Many archival photos of King help bring her story to life, and the clips and interviews from her early years show that she was always dedicated to a sport that she found to be much like the art of dancing.

Hillary Clinton, who took notice of the tennis star in the 1960s, recalls in an interview that King was “doing something that I knew was really hard, and she was doing it very well. I was really interested in this person, who seemed to really love what she did.”

Billie Jean King, former Wimbledon winner, downed Kerry Reid 6–3, 7–5 after a sudden death tiebreaker in the second set during the semi-finals singles match in the Family Circle Magazine Cup tournament at Hilton Head Island’s Sea Pines resort on April 2, 1977. King is attempting a comeback after knee surgery. Photo courtesy Kathy Willens.
Billie Jean King, former Wimbledon winner, downed Kerry Reid 6–3, 7–5 after a sudden death tiebreaker in the second set during the semi-finals singles match in the Family Circle Magazine Cup tournament at Hilton Head Island’s Sea Pines resort on April 2, 1977. King is attempting a comeback after knee surgery. Photo courtesy Kathy Willens.

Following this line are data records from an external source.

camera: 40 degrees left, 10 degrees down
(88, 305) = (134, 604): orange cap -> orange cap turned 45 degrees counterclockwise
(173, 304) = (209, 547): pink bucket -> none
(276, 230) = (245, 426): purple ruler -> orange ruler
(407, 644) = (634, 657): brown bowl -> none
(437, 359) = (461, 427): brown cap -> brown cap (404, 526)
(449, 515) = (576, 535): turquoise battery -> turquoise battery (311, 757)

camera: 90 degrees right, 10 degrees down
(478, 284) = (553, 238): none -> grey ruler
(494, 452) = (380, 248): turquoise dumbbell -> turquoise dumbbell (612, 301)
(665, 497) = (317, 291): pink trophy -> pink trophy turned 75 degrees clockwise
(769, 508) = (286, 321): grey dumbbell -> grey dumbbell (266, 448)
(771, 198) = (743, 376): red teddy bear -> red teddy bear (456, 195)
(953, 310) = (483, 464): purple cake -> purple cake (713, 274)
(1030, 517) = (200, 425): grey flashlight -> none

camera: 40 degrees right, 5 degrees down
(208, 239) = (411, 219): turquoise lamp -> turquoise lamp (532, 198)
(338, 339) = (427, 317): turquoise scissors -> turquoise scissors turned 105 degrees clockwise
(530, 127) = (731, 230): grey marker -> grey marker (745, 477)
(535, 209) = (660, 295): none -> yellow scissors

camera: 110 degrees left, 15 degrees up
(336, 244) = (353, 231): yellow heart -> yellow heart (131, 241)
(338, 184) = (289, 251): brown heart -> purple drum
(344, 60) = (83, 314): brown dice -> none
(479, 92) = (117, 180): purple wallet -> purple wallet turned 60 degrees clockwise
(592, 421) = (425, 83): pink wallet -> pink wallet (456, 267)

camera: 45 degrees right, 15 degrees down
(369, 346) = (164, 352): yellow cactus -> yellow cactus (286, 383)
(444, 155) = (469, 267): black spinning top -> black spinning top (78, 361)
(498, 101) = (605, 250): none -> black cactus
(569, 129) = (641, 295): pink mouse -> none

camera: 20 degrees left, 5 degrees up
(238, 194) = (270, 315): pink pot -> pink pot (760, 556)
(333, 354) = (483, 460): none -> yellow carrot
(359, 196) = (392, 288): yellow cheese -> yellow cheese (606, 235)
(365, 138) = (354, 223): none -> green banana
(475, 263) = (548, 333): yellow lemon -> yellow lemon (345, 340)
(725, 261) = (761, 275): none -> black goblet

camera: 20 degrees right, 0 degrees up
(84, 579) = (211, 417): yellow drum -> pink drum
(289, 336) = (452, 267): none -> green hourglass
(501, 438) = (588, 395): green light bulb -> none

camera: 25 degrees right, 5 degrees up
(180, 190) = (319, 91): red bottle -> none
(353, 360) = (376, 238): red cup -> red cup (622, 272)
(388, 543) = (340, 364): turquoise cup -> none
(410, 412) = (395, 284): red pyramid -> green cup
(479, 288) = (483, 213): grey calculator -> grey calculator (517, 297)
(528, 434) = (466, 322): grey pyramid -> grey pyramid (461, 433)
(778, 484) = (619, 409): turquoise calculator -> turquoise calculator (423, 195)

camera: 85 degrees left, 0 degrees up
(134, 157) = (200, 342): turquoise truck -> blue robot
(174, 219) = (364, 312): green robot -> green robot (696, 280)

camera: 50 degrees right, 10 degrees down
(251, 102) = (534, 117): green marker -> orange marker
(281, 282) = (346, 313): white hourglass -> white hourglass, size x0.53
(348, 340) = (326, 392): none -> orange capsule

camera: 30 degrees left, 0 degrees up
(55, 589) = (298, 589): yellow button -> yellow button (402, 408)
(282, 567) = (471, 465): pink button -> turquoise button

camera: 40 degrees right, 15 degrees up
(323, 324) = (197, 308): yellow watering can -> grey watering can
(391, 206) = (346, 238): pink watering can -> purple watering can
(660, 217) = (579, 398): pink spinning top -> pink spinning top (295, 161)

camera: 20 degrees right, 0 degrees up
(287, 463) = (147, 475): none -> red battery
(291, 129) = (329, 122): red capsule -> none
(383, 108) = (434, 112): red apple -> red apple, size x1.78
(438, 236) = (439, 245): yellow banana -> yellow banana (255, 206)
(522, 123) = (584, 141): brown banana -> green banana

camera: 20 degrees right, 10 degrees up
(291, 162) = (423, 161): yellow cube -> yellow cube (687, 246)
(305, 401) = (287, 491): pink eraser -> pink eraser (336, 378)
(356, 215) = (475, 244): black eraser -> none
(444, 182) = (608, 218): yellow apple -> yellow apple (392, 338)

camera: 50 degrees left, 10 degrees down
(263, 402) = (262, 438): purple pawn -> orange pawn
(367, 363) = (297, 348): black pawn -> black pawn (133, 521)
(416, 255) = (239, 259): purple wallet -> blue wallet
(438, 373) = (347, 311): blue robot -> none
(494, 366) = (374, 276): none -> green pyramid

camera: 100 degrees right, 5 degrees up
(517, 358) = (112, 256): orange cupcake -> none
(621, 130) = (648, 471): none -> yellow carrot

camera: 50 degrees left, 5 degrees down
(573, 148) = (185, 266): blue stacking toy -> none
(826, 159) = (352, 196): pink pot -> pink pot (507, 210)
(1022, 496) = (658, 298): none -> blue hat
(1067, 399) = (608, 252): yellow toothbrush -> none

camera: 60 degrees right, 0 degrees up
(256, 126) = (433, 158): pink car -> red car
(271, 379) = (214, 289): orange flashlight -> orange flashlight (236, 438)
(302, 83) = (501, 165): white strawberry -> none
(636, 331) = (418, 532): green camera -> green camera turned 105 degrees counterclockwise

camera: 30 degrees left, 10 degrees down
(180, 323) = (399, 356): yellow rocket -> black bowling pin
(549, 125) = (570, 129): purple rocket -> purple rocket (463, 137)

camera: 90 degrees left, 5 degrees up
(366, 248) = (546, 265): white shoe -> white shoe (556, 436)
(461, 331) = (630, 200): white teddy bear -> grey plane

King recounts her swift ascent to prominence as a female athlete during a time when tennis was seen mostly as a men’s sport. In addition to fighting for women’s equality, she was one of the first professional female athletes to come out as a lesbian. Her efforts in striving for equality also made her an important figure in the LGBT community.

With very few athletic opportunities for girls to choose from in the 1950s, the idea of playing tennis came from a fifth-grade classmate. King had no idea what tennis was, but she soon jumped at the chance to take part in it. She worked for neighbors doing “pseudo-jobs,” as she put it, to save up for a tennis racket. She chose one in lavender, her favorite color.

To develop her skills, she enrolled in a free tennis class at a public park in Long Beach, California. King’s brother, Randy Moffitt, is interviewed in the film and said that “when she made up her mind to do something, it was gonna get done.”

Even as a young girl, King realized that girls didn’t have as much power as boys did. Girls weren’t listened to in the same way as boys, and girls were rarely called on by teachers.

At the Los Angeles Tennis Club, she began to wonder why everything—and especially everyone—was white. Realizing that her sport was rather elitist, she remembers asking herself as a twelve-year-old, “Where’s everybody else?”

It was also around this time when she decided that she was going to spend the rest of her life dedicated to fighting for equal rights and opportunity. King figured tennis would be the perfect platform to do this, but only if she became the sport’s top female athlete.

The feminist movement had a big influence on King in the sixties, and she realized how important it was for women to band together to make change.

Before 1968, tennis was seen as an amateur sport. King called this “sham-ateurism” because they were paid under the table. Once tennis became a professional sport, equal pay for female athletes became something King and her fellow female players lobbied for.

Not only was the prize money for women becoming an issue, but also the decreasing number of tournaments open to women. King and other female tennis players reached out to World Tennis Magazine publisher Gladys Heldman in Houston for assistance. They signed $1 contracts and set up their own tour sponsored by Virginia Slims cigarettes.

The documentary benefits from the inclusion of those who played alongside King. Some of the “Original Nine” women from the Virginia Slims circuit—Peaches Bartkowicz, Rosie Casals, Julie Heldman (daughter of Gladys), Nancy Richey, and Valerie Ziegenfuss—discuss their struggles and how they overcame them. As Heldman put it, “The women’s movement was going to change things, and we would be a part of that.”

In her career, King won thirty-nine Grand Slam titles, formed the Virginia Slims Series, and founded both the Women’s Sports Foundation and womenSports magazine. In 2009, she was awarded the Presidential Medal of Freedom by President Obama.

The American Masters series premiered in 1986 and has earned twenty-four Emmy Awards, twelve Peabodys, an Oscar, three Grammys, and two Producers Guild of America Awards.

American Masters: Billie Jean King airs Tuesday, September 10, at 8:30 p.m. on PBS (Houston Channel 8).